Условие задачи → Верни дословно кусок из текста о гибели Гумилева: от слов «не как попало.» до слов «с ним прощаться.» включительно.

Исходный текст →
┄┄┄┄┄┄

В этом-то разгуле и погиб Гумилев. Два слова о "юноше из морской семьи", который приезжал в 21 году к Гумилеву. Он был послан адмиралом Нимецом пригласить Гумилева в поездку в Крым - отдохнуть и подкормиться. Ходасевич наивно считал, что он был специально подослан к Гумилеву. Надо уметь отличать подосланных стукачей, и это своеобразное советское искусство, которым Ходасевич не успел овладеть, предпочитая всюду и везде видеть сети и капканы. Таков советский обычай, но он только ослабляет людей, которым следовало бы быть всегда начеку. Ни в каких особых сетях и капканах у нас не нуждались - при терроре не требуется серьезной мотивировки, чтобы уничтожить человека. "Оформить дело" легче легкого, пора это понять. Вокруг поэта всегда много мелкой швали, чтобы из нее выжать любое показание, и никто не стал бы тратить на командировочные, засылая человека из столицы. Фамилия юноши была Павлов. Ничего хорошего про него сказать не могу. Думаю, что под давлением он подписал бы что угодно для спасения своей шкуры. (Он тоже был арестован, но вышел невредимым.) Но есть чисто бюрократическая загвоздка, снимающая предположения Ходасевича. Адмирал Нимец сам взял к себе Павлова, чтобы спасти юношу из "хорошей семьи". Павлова могли использовать для слежки за его покровителем Нимецом, иначе говоря, дать ему поручение первостатейной важности. Совершенно исключается, чтобы столь ценному агенту дали дополнительное задание по уничтожению Гумилева. Такого рода "совместительство" немыслимо. Отделы карательных органов использовали своих агентов по назначению, а

[107]

не как попало. Для уничтожения поэта взяли бы поэтишку, а не военного специалиста. Оцуп, бывший в курсе дела Гумилева, ходивший к Горькому и разузнавший все, что до нас дошло, не подозревал Павлова ни в чем. Он не прерывал с ним сношений и перед своим отъездом - в последний раз, когда был в Москве, останавливался у Павлова, куда мы зашли с ним прощаться.

┄┄┄┄┄┄

Сохранённые записи →
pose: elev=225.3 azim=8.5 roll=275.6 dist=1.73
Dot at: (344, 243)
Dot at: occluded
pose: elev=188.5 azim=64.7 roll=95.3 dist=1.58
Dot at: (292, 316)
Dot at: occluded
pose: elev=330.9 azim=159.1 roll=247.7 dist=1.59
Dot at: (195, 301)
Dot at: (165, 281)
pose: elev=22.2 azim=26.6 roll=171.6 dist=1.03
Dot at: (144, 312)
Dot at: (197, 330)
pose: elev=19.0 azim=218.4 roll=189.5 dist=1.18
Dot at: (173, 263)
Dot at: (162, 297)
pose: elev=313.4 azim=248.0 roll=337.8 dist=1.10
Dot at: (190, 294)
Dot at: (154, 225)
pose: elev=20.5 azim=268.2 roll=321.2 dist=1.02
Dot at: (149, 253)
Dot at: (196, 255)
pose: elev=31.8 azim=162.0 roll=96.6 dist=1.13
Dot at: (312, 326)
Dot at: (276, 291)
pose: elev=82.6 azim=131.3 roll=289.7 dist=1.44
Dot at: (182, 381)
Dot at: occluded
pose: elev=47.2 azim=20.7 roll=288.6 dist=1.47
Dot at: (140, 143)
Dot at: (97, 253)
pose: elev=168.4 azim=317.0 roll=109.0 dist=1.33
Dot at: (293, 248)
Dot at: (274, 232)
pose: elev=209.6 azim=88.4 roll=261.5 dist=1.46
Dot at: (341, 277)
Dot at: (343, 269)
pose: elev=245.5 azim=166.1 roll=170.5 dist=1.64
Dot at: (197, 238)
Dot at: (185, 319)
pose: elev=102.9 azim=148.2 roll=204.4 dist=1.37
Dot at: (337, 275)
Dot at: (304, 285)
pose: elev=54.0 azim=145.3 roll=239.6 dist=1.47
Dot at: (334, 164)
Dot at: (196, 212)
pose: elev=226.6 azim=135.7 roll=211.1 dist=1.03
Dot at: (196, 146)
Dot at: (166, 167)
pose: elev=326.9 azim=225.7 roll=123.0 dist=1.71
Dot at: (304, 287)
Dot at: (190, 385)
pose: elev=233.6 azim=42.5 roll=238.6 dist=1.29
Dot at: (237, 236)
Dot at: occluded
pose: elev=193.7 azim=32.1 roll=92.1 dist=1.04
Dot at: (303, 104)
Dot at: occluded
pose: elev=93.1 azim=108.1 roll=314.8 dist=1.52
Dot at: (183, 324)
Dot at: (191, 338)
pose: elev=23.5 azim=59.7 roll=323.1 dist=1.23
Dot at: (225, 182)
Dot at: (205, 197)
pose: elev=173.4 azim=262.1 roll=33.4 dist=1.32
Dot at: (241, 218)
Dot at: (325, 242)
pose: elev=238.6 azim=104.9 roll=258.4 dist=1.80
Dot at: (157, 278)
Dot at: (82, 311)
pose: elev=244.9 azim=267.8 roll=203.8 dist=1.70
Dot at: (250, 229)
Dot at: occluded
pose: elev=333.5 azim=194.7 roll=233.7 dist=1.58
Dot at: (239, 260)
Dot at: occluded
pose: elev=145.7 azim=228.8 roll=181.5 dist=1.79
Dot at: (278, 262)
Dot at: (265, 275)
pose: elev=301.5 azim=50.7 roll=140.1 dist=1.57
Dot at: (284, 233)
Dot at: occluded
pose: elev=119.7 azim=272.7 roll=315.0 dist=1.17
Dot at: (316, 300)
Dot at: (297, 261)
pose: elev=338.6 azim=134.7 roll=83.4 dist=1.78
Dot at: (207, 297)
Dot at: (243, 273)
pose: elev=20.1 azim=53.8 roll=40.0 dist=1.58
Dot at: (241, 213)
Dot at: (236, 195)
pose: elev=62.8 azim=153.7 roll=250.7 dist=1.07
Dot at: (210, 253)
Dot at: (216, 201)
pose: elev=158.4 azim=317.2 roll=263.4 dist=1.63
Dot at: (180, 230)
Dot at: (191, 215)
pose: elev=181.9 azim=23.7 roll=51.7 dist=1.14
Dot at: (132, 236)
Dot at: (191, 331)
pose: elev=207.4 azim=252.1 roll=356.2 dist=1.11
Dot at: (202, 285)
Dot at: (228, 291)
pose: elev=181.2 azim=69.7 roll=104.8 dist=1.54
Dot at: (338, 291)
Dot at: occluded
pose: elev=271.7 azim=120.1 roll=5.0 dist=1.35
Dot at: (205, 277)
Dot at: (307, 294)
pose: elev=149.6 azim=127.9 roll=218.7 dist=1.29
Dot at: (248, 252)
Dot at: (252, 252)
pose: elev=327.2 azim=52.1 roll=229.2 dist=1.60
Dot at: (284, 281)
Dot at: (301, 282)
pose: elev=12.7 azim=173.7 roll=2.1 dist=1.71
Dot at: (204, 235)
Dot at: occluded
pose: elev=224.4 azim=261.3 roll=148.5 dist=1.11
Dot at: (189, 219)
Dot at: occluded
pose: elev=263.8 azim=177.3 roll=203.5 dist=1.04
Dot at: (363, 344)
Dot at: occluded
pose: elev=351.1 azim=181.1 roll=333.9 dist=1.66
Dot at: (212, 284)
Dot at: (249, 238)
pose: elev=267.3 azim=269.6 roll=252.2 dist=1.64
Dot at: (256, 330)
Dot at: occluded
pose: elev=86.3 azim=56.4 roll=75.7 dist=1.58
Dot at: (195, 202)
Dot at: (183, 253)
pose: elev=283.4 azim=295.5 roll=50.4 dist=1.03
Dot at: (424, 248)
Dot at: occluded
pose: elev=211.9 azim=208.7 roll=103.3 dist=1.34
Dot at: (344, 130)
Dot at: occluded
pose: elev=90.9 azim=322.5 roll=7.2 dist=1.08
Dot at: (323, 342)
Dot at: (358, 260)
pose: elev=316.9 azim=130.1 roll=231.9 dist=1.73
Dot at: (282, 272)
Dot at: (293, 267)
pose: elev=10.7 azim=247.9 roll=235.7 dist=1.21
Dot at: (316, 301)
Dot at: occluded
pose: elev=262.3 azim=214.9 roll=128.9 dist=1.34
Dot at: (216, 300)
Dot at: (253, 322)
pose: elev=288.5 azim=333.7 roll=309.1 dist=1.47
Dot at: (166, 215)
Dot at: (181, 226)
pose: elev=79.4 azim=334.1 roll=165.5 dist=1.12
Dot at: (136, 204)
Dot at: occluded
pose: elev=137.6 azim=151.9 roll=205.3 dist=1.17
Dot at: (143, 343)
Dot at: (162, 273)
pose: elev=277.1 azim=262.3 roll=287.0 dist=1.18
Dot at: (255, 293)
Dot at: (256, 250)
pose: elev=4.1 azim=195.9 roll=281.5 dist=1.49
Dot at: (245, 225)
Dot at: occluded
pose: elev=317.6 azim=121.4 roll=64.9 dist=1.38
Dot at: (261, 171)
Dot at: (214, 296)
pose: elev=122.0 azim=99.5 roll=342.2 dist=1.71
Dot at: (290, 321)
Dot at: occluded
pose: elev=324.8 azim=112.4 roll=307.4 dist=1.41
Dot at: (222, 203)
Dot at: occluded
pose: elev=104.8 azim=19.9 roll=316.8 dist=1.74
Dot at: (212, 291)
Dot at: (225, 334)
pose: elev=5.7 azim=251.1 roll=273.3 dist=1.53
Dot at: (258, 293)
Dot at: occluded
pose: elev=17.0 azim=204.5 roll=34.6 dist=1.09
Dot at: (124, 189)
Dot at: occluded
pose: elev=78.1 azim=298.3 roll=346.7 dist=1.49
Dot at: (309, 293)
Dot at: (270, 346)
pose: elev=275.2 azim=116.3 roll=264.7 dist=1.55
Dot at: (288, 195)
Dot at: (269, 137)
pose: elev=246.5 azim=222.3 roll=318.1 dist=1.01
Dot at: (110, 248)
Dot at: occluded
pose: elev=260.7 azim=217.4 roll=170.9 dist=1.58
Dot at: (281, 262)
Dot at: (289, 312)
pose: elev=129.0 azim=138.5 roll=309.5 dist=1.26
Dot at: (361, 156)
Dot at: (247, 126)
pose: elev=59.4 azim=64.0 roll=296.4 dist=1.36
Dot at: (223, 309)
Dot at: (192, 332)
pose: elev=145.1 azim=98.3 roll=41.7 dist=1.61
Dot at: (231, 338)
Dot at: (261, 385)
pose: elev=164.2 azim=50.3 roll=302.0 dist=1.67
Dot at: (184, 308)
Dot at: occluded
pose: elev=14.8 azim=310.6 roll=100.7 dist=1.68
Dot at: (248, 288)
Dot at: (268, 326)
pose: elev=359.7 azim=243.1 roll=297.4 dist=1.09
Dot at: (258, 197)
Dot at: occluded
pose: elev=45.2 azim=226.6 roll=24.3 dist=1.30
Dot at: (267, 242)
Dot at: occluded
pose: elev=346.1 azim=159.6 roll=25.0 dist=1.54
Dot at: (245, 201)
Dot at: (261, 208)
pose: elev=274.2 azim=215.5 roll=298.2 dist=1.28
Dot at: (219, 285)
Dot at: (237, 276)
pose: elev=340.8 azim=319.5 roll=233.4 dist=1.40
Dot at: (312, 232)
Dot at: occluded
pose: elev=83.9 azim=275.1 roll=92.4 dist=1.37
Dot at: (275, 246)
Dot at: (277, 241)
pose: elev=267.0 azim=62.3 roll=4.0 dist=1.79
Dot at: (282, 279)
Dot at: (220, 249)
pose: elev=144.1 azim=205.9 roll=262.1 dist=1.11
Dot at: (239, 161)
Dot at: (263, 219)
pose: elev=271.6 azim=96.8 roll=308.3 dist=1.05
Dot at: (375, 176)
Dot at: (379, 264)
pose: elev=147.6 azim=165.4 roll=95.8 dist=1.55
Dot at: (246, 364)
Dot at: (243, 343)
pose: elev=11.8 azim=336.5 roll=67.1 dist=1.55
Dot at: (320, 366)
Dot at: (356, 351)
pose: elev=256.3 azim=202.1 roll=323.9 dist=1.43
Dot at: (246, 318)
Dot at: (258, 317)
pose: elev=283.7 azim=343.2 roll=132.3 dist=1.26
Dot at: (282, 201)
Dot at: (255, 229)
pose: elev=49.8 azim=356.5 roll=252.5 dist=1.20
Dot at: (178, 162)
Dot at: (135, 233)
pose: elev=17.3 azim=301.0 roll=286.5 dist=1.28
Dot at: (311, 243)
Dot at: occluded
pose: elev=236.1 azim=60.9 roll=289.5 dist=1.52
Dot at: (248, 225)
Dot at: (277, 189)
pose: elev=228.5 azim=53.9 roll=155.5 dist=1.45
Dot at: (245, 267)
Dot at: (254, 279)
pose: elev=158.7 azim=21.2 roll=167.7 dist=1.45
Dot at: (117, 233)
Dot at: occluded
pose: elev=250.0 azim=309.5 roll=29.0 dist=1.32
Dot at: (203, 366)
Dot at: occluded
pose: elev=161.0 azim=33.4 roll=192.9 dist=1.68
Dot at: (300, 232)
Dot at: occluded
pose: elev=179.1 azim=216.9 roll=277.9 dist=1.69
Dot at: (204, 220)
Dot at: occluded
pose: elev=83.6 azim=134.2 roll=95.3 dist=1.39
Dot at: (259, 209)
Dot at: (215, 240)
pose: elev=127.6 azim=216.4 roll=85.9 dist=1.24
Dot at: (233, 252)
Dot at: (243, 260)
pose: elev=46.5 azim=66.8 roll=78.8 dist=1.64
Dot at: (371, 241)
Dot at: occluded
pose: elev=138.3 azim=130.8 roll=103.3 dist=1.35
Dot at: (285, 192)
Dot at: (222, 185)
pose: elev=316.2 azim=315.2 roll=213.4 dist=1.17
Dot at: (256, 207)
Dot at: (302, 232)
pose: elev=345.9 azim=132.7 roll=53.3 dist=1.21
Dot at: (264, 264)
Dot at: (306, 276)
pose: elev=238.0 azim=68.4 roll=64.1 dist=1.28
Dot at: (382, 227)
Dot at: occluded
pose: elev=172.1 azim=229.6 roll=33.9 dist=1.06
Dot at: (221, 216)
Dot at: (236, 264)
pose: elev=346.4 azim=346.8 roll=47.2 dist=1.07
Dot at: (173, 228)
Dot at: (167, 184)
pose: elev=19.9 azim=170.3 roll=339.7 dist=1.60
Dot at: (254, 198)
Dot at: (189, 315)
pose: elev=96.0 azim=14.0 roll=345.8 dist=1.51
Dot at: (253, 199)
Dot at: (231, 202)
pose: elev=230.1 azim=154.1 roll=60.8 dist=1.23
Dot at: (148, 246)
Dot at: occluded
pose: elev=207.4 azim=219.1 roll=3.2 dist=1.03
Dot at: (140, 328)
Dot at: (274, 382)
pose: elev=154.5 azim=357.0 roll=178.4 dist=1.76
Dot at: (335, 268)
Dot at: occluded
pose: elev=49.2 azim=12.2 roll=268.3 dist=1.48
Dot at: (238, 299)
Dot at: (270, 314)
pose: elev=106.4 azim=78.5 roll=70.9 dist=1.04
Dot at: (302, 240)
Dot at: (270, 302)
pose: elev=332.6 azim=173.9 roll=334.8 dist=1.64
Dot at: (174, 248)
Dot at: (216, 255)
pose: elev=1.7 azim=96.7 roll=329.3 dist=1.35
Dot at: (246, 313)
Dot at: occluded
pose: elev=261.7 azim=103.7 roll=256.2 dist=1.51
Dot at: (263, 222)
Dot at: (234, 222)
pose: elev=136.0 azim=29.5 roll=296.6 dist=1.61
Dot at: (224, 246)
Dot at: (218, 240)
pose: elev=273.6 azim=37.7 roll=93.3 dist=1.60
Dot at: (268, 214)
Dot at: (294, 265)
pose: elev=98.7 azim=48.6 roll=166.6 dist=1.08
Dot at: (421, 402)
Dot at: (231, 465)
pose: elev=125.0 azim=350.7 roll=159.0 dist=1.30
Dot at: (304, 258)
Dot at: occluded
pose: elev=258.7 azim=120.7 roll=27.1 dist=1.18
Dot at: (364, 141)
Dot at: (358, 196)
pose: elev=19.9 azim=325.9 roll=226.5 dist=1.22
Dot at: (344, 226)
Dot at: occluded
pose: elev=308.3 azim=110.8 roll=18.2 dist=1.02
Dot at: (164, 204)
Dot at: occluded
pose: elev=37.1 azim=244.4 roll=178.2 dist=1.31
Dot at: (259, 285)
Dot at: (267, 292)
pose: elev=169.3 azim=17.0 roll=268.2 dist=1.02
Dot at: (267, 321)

┄┄┄┄┄┄

Ответ →
не как попало. Для уничтожения поэта взяли бы поэтишку, а не военного специалиста. Оцуп, бывший в курсе дела Гумилева, ходивший к Горькому и разузнавший все, что до нас дошло, не подозревал Павлова ни в чем. Он не прерывал с ним сношений и перед своим отъездом - в последний раз, когда был в Москве, останавливался у Павлова, куда мы зашли с ним прощаться.